= Beginning of Section =

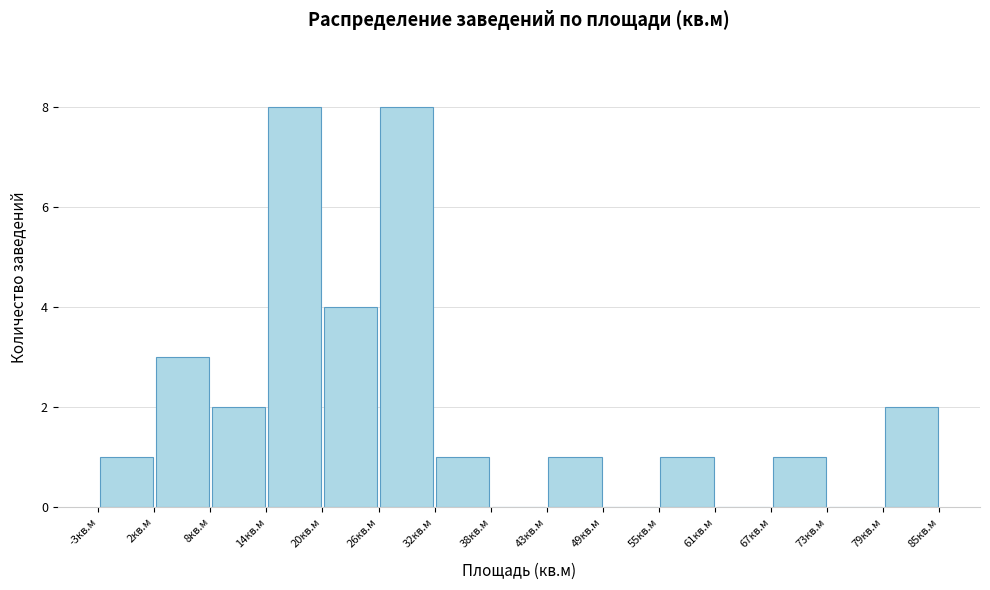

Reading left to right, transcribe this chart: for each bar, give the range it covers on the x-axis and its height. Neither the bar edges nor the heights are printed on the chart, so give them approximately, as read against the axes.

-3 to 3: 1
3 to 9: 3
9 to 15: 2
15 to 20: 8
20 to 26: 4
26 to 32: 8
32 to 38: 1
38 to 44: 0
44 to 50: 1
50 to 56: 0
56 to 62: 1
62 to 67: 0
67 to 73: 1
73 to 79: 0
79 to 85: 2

= End of Section =
= Beginning of Section =

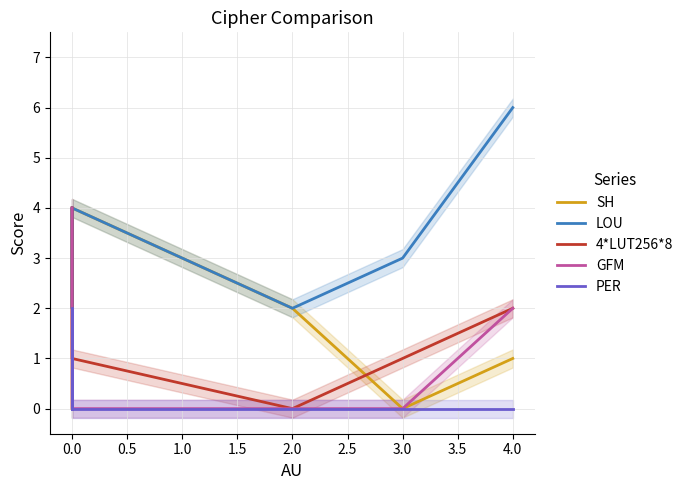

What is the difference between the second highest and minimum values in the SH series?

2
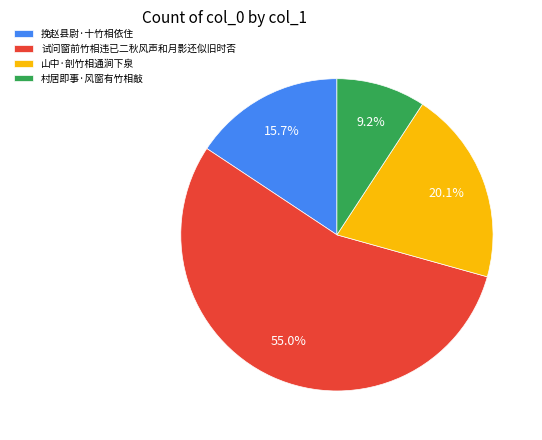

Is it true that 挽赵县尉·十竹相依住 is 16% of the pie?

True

= End of Section =

How many lines of the listing above contain the string "range"? Matching is case-sensitive; reply with the number only.

1